--- RECORDED DATA ---

######

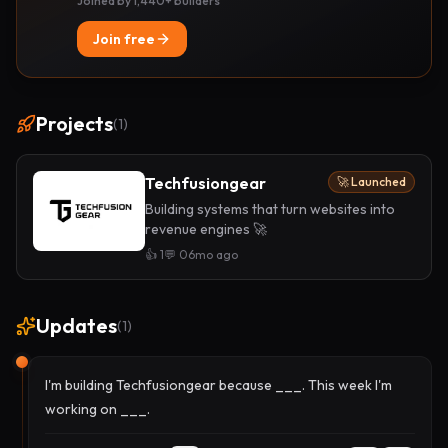
Joined by 1,440+ builders
Join free
Projects
(
1
)
Techfusiongear
🚀 Launched
Building systems that turn websites into
revenue engines 🚀
👍
1
💬
0
6mo ago
Updates
(
1
)
I'm building Techfusiongear because ___. This week I'm
working on ___.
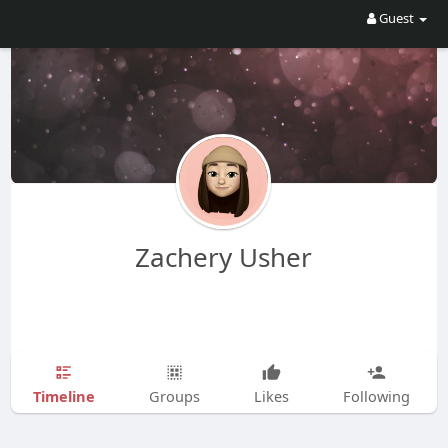
Guest
Zachery Usher
Timeline
Groups
Likes
Following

######

--- WHAT THE EXERCISE ASKS ---
Would you set down each line of the listing above exactly, apart from the pictures?

--- THE COMPLETED TASK ---
Joined by 1,440+ builders
Join free
Projects
(
1
)
Techfusiongear
🚀 Launched
Building systems that turn websites into
revenue engines 🚀
👍
1
💬
0
6mo ago
Updates
(
1
)
I'm building Techfusiongear because ___. This week I'm
working on ___.
Guest
Zachery Usher
Timeline
Groups
Likes
Following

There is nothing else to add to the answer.